Recorded data
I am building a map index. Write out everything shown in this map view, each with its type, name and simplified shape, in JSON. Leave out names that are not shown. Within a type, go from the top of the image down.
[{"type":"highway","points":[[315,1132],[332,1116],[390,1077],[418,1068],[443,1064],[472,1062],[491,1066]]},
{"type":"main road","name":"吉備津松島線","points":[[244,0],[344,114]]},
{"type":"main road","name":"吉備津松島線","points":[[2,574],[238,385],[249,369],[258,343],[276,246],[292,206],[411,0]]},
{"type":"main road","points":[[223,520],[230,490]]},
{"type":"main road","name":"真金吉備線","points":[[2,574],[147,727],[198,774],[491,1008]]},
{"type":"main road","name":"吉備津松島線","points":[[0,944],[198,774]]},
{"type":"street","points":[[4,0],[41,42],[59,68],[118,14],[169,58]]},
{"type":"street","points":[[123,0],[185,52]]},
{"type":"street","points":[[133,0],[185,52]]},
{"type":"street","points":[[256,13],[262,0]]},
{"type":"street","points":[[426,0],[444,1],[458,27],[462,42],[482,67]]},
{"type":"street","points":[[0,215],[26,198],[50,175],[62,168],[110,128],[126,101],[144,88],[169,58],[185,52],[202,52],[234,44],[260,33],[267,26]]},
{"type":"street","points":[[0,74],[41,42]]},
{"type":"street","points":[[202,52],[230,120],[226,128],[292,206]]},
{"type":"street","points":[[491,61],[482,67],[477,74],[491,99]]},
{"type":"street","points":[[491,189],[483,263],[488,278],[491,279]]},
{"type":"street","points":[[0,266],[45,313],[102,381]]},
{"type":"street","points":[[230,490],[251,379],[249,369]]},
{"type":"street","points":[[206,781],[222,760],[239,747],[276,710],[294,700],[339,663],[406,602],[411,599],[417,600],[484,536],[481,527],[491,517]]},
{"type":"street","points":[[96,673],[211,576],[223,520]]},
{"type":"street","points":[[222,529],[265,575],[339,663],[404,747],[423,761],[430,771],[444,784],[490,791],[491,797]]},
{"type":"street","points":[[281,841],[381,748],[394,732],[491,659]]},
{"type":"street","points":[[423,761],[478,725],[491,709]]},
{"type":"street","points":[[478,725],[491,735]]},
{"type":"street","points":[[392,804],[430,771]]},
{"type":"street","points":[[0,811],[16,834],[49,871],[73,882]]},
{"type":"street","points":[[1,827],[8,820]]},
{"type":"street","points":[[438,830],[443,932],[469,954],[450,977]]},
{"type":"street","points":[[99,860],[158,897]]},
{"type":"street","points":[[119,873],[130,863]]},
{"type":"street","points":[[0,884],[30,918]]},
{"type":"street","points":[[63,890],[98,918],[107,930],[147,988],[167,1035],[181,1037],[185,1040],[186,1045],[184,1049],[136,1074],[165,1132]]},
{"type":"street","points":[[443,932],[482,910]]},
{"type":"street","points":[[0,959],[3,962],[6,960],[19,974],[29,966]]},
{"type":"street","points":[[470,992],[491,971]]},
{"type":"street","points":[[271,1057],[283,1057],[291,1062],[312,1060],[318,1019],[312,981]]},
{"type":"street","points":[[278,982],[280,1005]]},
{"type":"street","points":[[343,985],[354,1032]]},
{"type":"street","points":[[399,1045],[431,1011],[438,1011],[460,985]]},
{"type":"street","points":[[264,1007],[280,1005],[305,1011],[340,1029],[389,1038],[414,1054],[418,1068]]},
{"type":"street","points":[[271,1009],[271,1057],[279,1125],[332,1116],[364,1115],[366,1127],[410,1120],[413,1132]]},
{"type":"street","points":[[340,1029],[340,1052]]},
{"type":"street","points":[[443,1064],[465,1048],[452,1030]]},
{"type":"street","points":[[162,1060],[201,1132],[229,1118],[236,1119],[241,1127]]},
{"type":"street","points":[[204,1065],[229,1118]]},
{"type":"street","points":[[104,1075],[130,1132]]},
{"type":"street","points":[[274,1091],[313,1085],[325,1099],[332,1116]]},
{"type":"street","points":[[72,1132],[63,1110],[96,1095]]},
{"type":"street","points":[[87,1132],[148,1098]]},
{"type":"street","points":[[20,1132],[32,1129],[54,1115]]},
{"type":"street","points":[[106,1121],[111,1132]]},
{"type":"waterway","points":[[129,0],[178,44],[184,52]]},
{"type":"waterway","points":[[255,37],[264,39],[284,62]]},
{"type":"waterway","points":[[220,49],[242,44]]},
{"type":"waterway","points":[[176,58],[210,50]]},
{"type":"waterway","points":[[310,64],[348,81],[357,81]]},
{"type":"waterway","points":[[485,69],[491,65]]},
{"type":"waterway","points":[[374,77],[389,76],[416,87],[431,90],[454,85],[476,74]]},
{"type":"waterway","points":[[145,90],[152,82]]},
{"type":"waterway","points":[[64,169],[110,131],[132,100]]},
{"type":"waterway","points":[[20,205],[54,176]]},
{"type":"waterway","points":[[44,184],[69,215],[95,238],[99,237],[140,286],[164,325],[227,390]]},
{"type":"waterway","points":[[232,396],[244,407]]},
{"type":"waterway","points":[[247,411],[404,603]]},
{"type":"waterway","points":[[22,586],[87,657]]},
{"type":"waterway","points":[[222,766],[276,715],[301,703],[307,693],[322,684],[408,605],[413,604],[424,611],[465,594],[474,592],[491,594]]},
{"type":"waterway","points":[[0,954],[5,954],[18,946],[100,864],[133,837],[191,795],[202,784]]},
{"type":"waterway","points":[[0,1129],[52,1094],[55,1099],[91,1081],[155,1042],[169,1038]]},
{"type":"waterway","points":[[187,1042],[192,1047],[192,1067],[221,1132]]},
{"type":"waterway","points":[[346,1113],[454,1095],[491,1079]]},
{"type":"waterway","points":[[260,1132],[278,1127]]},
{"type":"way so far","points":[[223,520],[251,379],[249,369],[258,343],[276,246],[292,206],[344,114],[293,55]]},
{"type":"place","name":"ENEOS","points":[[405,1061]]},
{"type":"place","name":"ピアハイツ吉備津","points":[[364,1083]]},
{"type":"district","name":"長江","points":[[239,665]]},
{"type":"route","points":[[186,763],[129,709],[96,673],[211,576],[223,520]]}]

Required work
Using the entries above, print each one again without any alteration.

The answer
I am building a map index. Write out everything shown in this map view, each with its type, name and simplified shape, in JSON. Leave out names that are not shown. Within a type, go from the top of the image down.
[{"type":"highway","points":[[315,1132],[332,1116],[390,1077],[418,1068],[443,1064],[472,1062],[491,1066]]},
{"type":"main road","name":"吉備津松島線","points":[[244,0],[344,114]]},
{"type":"main road","name":"吉備津松島線","points":[[2,574],[238,385],[249,369],[258,343],[276,246],[292,206],[411,0]]},
{"type":"main road","points":[[223,520],[230,490]]},
{"type":"main road","name":"真金吉備線","points":[[2,574],[147,727],[198,774],[491,1008]]},
{"type":"main road","name":"吉備津松島線","points":[[0,944],[198,774]]},
{"type":"street","points":[[4,0],[41,42],[59,68],[118,14],[169,58]]},
{"type":"street","points":[[123,0],[185,52]]},
{"type":"street","points":[[133,0],[185,52]]},
{"type":"street","points":[[256,13],[262,0]]},
{"type":"street","points":[[426,0],[444,1],[458,27],[462,42],[482,67]]},
{"type":"street","points":[[0,215],[26,198],[50,175],[62,168],[110,128],[126,101],[144,88],[169,58],[185,52],[202,52],[234,44],[260,33],[267,26]]},
{"type":"street","points":[[0,74],[41,42]]},
{"type":"street","points":[[202,52],[230,120],[226,128],[292,206]]},
{"type":"street","points":[[491,61],[482,67],[477,74],[491,99]]},
{"type":"street","points":[[491,189],[483,263],[488,278],[491,279]]},
{"type":"street","points":[[0,266],[45,313],[102,381]]},
{"type":"street","points":[[230,490],[251,379],[249,369]]},
{"type":"street","points":[[206,781],[222,760],[239,747],[276,710],[294,700],[339,663],[406,602],[411,599],[417,600],[484,536],[481,527],[491,517]]},
{"type":"street","points":[[96,673],[211,576],[223,520]]},
{"type":"street","points":[[222,529],[265,575],[339,663],[404,747],[423,761],[430,771],[444,784],[490,791],[491,797]]},
{"type":"street","points":[[281,841],[381,748],[394,732],[491,659]]},
{"type":"street","points":[[423,761],[478,725],[491,709]]},
{"type":"street","points":[[478,725],[491,735]]},
{"type":"street","points":[[392,804],[430,771]]},
{"type":"street","points":[[0,811],[16,834],[49,871],[73,882]]},
{"type":"street","points":[[1,827],[8,820]]},
{"type":"street","points":[[438,830],[443,932],[469,954],[450,977]]},
{"type":"street","points":[[99,860],[158,897]]},
{"type":"street","points":[[119,873],[130,863]]},
{"type":"street","points":[[0,884],[30,918]]},
{"type":"street","points":[[63,890],[98,918],[107,930],[147,988],[167,1035],[181,1037],[185,1040],[186,1045],[184,1049],[136,1074],[165,1132]]},
{"type":"street","points":[[443,932],[482,910]]},
{"type":"street","points":[[0,959],[3,962],[6,960],[19,974],[29,966]]},
{"type":"street","points":[[470,992],[491,971]]},
{"type":"street","points":[[271,1057],[283,1057],[291,1062],[312,1060],[318,1019],[312,981]]},
{"type":"street","points":[[278,982],[280,1005]]},
{"type":"street","points":[[343,985],[354,1032]]},
{"type":"street","points":[[399,1045],[431,1011],[438,1011],[460,985]]},
{"type":"street","points":[[264,1007],[280,1005],[305,1011],[340,1029],[389,1038],[414,1054],[418,1068]]},
{"type":"street","points":[[271,1009],[271,1057],[279,1125],[332,1116],[364,1115],[366,1127],[410,1120],[413,1132]]},
{"type":"street","points":[[340,1029],[340,1052]]},
{"type":"street","points":[[443,1064],[465,1048],[452,1030]]},
{"type":"street","points":[[162,1060],[201,1132],[229,1118],[236,1119],[241,1127]]},
{"type":"street","points":[[204,1065],[229,1118]]},
{"type":"street","points":[[104,1075],[130,1132]]},
{"type":"street","points":[[274,1091],[313,1085],[325,1099],[332,1116]]},
{"type":"street","points":[[72,1132],[63,1110],[96,1095]]},
{"type":"street","points":[[87,1132],[148,1098]]},
{"type":"street","points":[[20,1132],[32,1129],[54,1115]]},
{"type":"street","points":[[106,1121],[111,1132]]},
{"type":"waterway","points":[[129,0],[178,44],[184,52]]},
{"type":"waterway","points":[[255,37],[264,39],[284,62]]},
{"type":"waterway","points":[[220,49],[242,44]]},
{"type":"waterway","points":[[176,58],[210,50]]},
{"type":"waterway","points":[[310,64],[348,81],[357,81]]},
{"type":"waterway","points":[[485,69],[491,65]]},
{"type":"waterway","points":[[374,77],[389,76],[416,87],[431,90],[454,85],[476,74]]},
{"type":"waterway","points":[[145,90],[152,82]]},
{"type":"waterway","points":[[64,169],[110,131],[132,100]]},
{"type":"waterway","points":[[20,205],[54,176]]},
{"type":"waterway","points":[[44,184],[69,215],[95,238],[99,237],[140,286],[164,325],[227,390]]},
{"type":"waterway","points":[[232,396],[244,407]]},
{"type":"waterway","points":[[247,411],[404,603]]},
{"type":"waterway","points":[[22,586],[87,657]]},
{"type":"waterway","points":[[222,766],[276,715],[301,703],[307,693],[322,684],[408,605],[413,604],[424,611],[465,594],[474,592],[491,594]]},
{"type":"waterway","points":[[0,954],[5,954],[18,946],[100,864],[133,837],[191,795],[202,784]]},
{"type":"waterway","points":[[0,1129],[52,1094],[55,1099],[91,1081],[155,1042],[169,1038]]},
{"type":"waterway","points":[[187,1042],[192,1047],[192,1067],[221,1132]]},
{"type":"waterway","points":[[346,1113],[454,1095],[491,1079]]},
{"type":"waterway","points":[[260,1132],[278,1127]]},
{"type":"way so far","points":[[223,520],[251,379],[249,369],[258,343],[276,246],[292,206],[344,114],[293,55]]},
{"type":"place","name":"ENEOS","points":[[405,1061]]},
{"type":"place","name":"ピアハイツ吉備津","points":[[364,1083]]},
{"type":"district","name":"長江","points":[[239,665]]},
{"type":"route","points":[[186,763],[129,709],[96,673],[211,576],[223,520]]}]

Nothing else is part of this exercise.